Selfmade-Mann wird 60

Dommermuths großes Wagnis

Ralph Dommermuth steht vor seinem 60. Geburtstag – und vor seiner bisher größten beruflichen Herausforderung, dem Aufstieg zum 5G-Netzbetreiber.

Dommermuths großes Wagnis

Dass Ralph Dommermuth seinen 60. Geburtstag am Sonntag als Milliardär feiern kann, verdankt er hauptsächlich einem unternehmerischen Wagemut, der seit dem Börsengang der einstigen 1&1 vor 25 Jahren nicht zuletzt in einem beherzten Deal-Making und strategischem Weitblick zum Ausdruck kam. Den bewies der Selfmade-Mann aus dem Westerwald zuletzt einmal mehr, als er die aus dem Zusammenschluss von 1&1 Telecommunications und Drillisch geschmiedete neue 1&1 SE, die heute eines von zwei Standbeinen des von Dommermuth geführten United-Internet-Konzerns ist, vom Mobilfunk-Service-Provider zu einem Netzbetreiber erhob.

In einer neuen Liga

Allerdings ist dabei bisher weitgehend der Wunsch der Vater des Gedankens. Denn der Einstieg in die Liga der Telekomnetzbetreiber erweist sich als bisher größtes Wagnis des Firmengründers, der seine zuvor auf 42% verwässerte Beteiligung an United Internet im Dezember 2021 wieder auf eine Kontrollmehrheit ausgeweitet hat. Dommermuth hat damit das Heft Handelns bei dem derzeit noch 3,4 Mrd. Euro schweren MDax-Konzern wieder fest in der Hand.

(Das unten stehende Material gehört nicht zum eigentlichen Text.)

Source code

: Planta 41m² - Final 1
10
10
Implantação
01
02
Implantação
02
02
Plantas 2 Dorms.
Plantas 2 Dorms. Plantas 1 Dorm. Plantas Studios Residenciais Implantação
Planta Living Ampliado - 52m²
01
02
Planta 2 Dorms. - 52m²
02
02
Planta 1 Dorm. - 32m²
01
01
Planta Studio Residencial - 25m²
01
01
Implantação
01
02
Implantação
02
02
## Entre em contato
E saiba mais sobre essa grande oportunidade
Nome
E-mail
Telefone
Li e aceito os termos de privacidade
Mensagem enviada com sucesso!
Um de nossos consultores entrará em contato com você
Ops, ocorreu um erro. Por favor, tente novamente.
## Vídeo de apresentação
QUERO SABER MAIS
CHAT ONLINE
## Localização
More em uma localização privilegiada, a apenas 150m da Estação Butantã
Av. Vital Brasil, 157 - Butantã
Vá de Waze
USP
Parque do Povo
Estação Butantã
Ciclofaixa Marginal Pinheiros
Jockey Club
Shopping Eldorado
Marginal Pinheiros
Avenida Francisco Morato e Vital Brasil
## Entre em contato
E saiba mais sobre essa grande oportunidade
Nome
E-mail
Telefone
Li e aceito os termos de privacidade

Allerdings war dieser Schritt im Grunde durch eine Unternehmenskrise motiviert, denn der Aufbau eines eigenen 5G-Netzes geht nach dem Erwerb einer Lizenz bei der Mobilfunkauktion 2019 äußerst schleppend voran. Die Ausbauauflagen wurden weit verfehlt, und es ist ein Bußgeld der Bundesnetzagentur gefällig.

Gewiefter Taktiker

Vor kurzem machte Dommermuth seinem Ruf als gewiefter Taktiker erneut alle Ehre, als er mit der im deutschen Geschäft angeschlagenen Vodafone einen langfristigen Roaming-Deal schmiedete, der seinen Kunden den Zugriff auf ein flächendeckend funktionierendes 5G-Netz sichert. Die verbliebene Konkurrenz aus Telekom und Telefónica Deutschland schäumt, aber 1&1 legt auf diese Weise den Streit mit der Vodafonetochter Vantage Towers bei, die für den 5G-Newcomer ein Funkturmnetz aufbauen sollte und versagte, und gewinnt unternehmerischen Spielraum zurück. Dommermuth ist einmal mehr obenauf – und blickt seit Anfang August auf einen Kursanstieg von 44% bei United Internet. Allerdings kann selbst diese Performance den vorherigen Kursverfall von rund zwei Dritteln seit Mitte 2020 nicht ausgleichen.Denn die Investoren verübeln dem machtbewussten Unternehmer, der häufig mit seidenweicher Stimme und knallharten Entscheidungen auftritt, dass er dabei auf die Interessen des Streubesitzes in aller Regel keine Rücksicht nimmt. Dieser muss den Strategieschwenk zum Netzbetreiber mittragen, wartet allerdings bis heute auf den wiederholt angekündigten Kapitalmarkttag, der über Investitionen und Details der Netzbetreiberstrategie informieren soll.

In der Hall of Fame

In der Hall of Fame

Dommermuth, der als deutscher Internetpionier in der „Hall of Fame“ der Zeitschrift „Computerwoche“ sitzt, wird einmal mehr auch seine Qualitäten als Krisenmanager beweisen müssen. Erfahrung hat er damit durchaus. Auf dem Höhepunkt des Dotcom-Booms im Jahr 2000 hatte die 1&1 Holding binnen zwei Jahren Beteiligungen an 17 Internetfirmen gesammelt. Da lag die Umbenennung in United Internet nahe, aber nach dem Platzen der Dotcom-Blase war der Konzern zu harten Einschnitten gezwungen, bevor es an den Wiederaufbau ging. Damit hat Dommermuth schon einmal bewiesen, dass ihn so leicht nichts umwirft.